ACTIVITY: Check each line of the data below for the string "tumor", then report how many lines have it and nothing else.

DATASET SECTION:

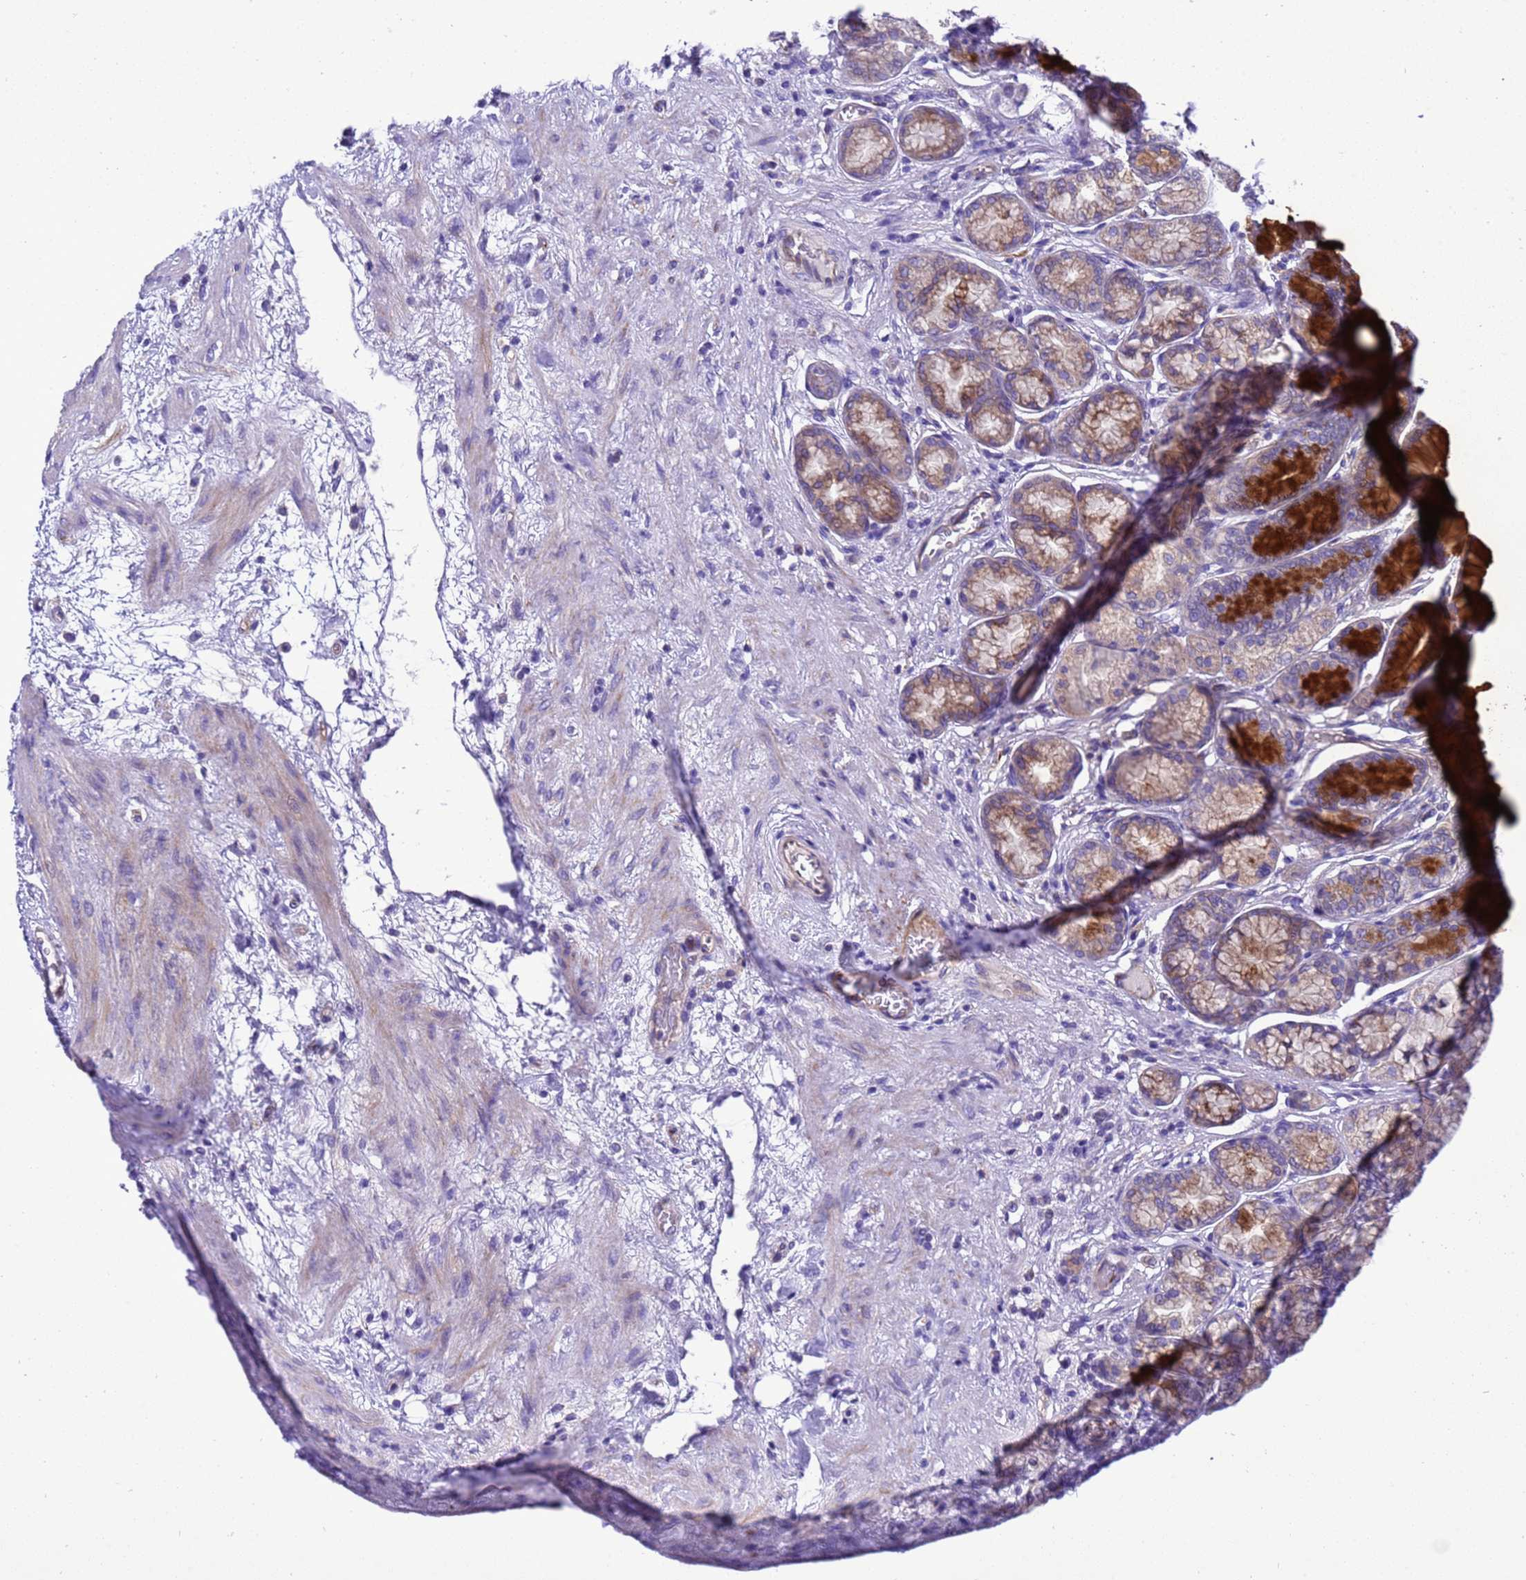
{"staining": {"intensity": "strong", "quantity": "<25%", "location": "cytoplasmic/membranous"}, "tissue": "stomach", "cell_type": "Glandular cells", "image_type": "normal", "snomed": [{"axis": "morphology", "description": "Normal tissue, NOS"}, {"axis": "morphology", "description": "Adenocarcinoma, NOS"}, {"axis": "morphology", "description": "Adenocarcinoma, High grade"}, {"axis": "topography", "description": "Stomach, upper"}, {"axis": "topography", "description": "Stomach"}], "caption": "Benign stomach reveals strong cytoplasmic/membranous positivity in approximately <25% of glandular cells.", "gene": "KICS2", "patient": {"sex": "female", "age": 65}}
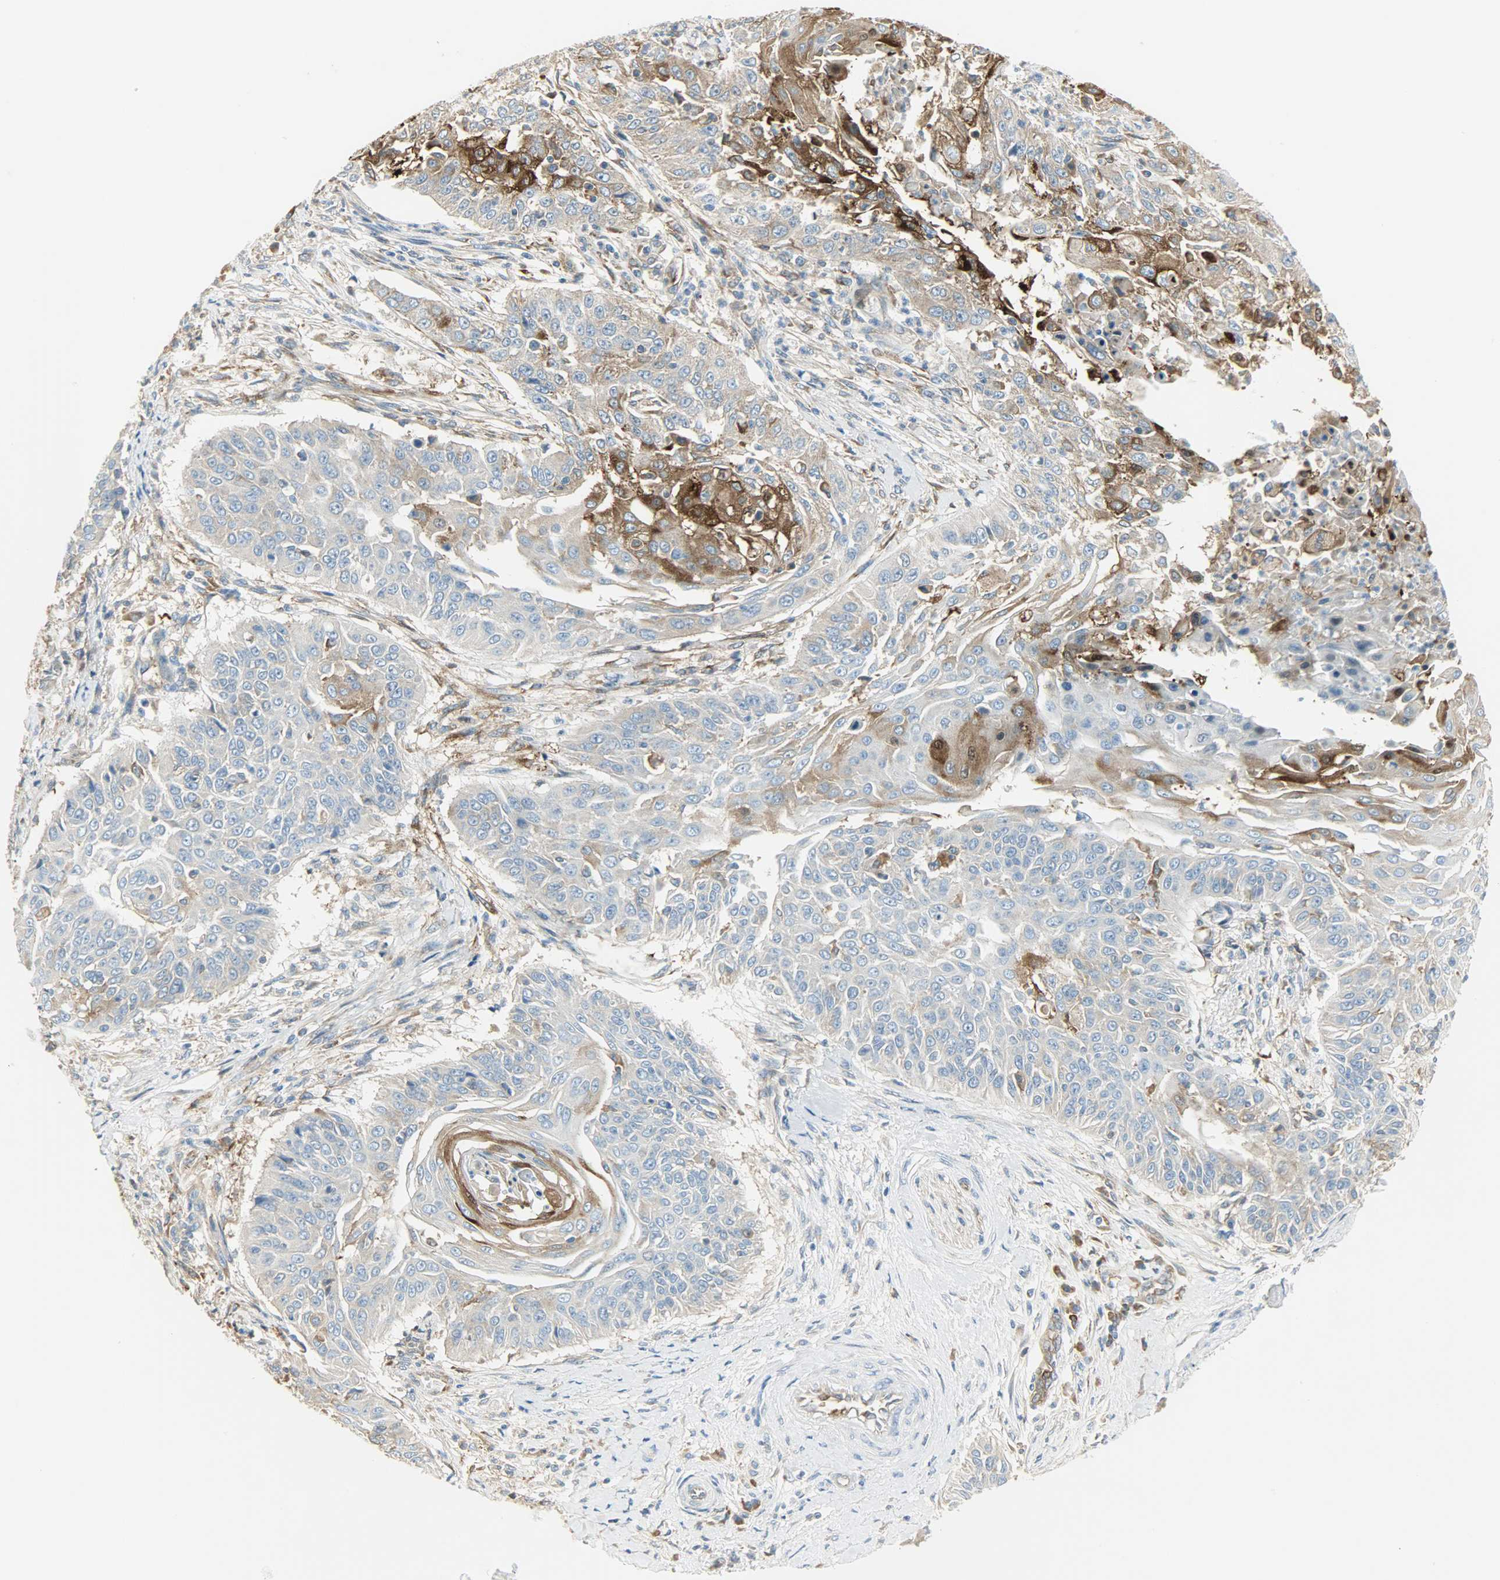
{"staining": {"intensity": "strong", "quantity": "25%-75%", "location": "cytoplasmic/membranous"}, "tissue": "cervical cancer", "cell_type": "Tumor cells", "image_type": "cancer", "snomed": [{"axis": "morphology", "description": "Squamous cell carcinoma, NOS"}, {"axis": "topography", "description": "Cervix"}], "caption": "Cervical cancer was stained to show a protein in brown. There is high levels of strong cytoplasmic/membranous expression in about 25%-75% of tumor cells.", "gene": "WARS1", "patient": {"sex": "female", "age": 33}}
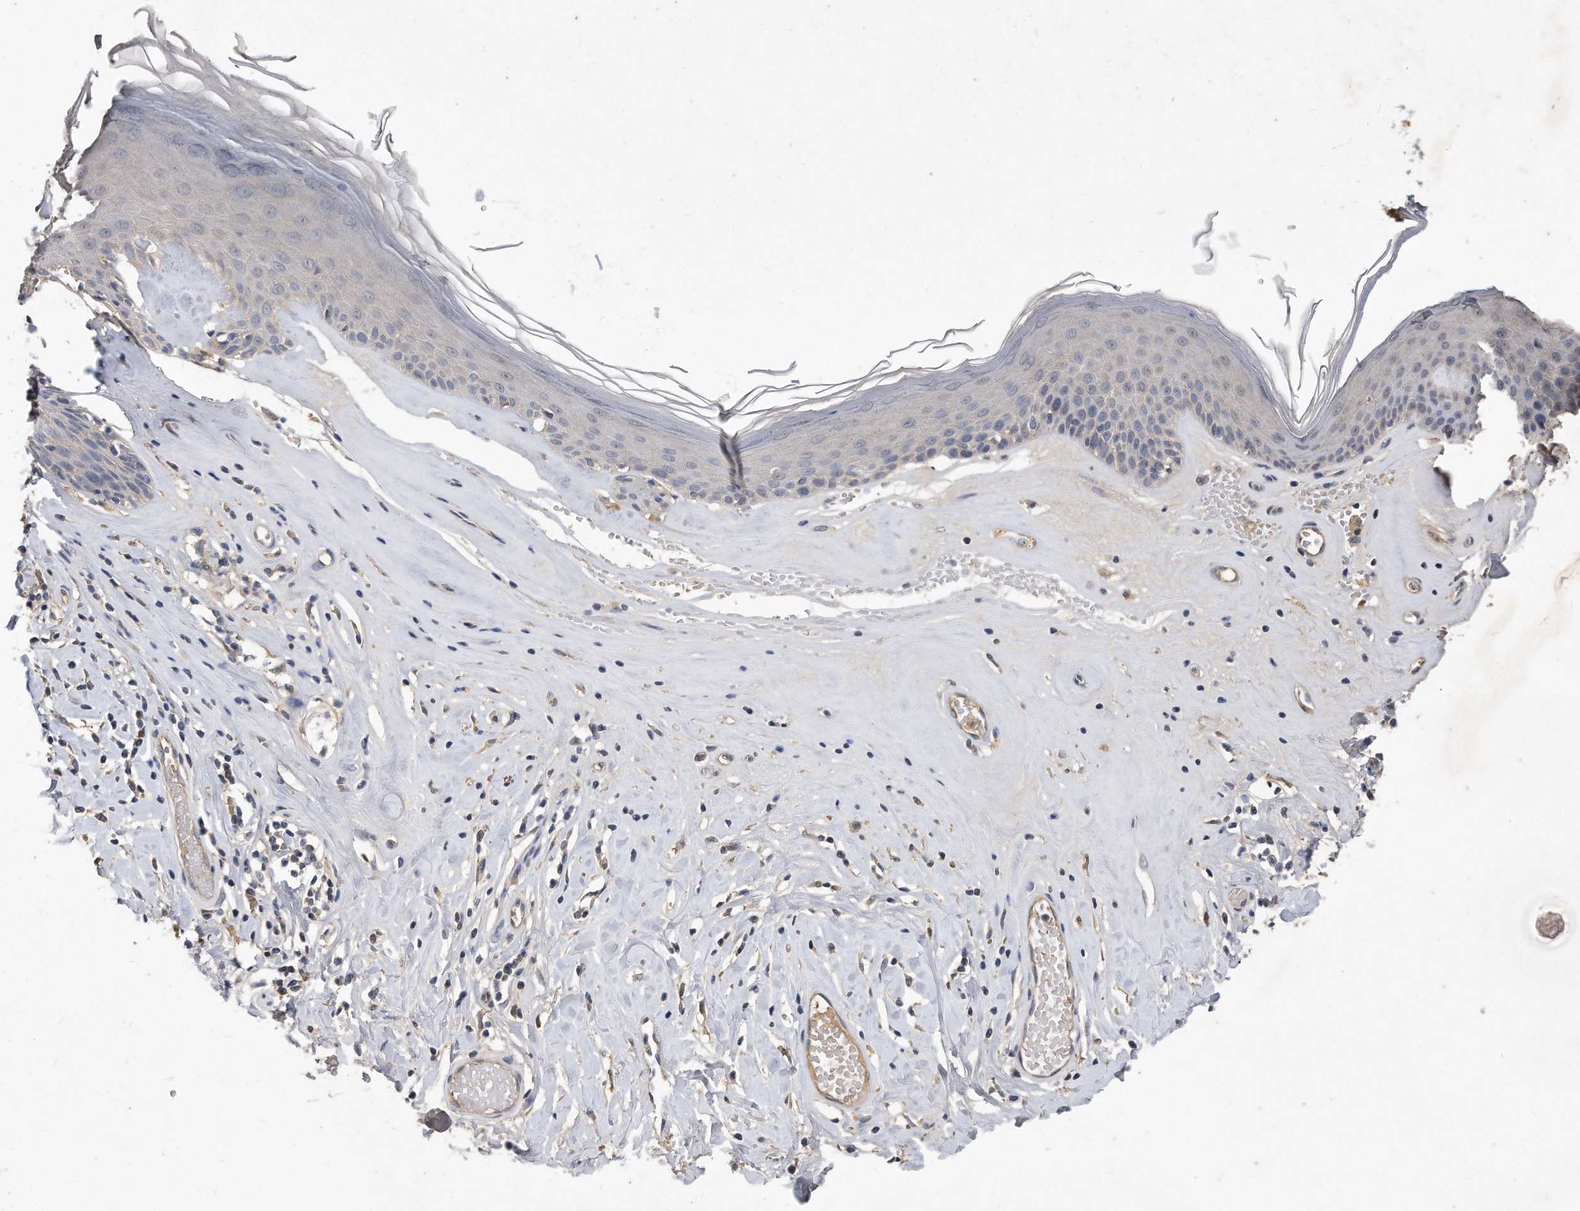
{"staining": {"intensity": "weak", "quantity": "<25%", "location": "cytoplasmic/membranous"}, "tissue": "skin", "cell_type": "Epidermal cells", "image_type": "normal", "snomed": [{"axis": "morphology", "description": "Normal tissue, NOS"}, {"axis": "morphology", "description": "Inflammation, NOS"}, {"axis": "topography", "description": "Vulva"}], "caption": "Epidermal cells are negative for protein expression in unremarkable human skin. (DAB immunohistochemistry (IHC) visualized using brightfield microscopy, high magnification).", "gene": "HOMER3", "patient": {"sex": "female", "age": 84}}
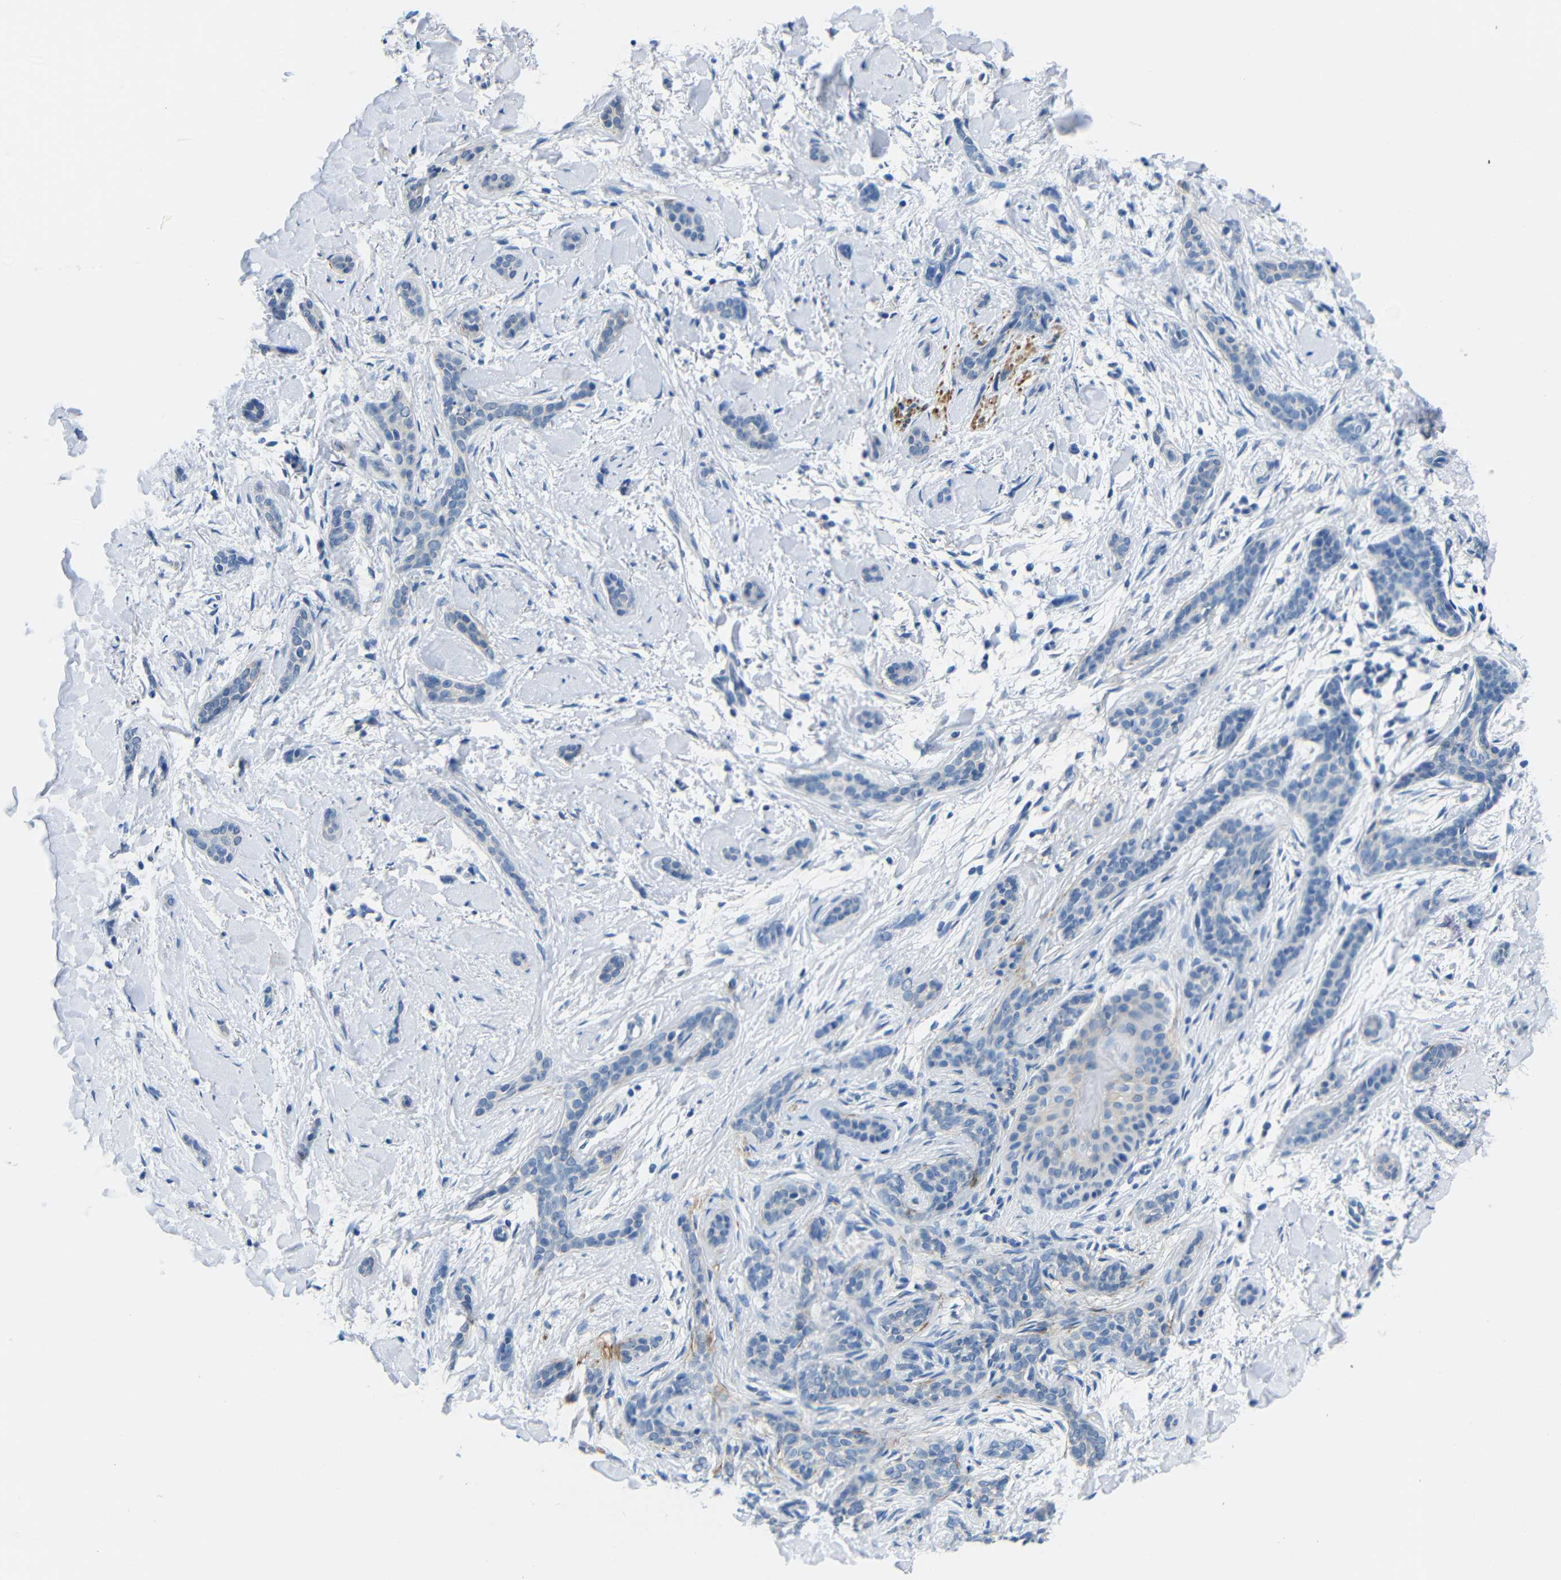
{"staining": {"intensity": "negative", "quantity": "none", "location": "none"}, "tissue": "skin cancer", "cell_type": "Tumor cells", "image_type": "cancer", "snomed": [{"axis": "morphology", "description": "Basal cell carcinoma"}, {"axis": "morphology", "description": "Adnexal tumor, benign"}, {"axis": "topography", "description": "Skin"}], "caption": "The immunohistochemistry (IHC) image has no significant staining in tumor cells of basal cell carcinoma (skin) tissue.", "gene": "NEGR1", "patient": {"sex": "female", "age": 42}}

YOUR SOLUTION: 2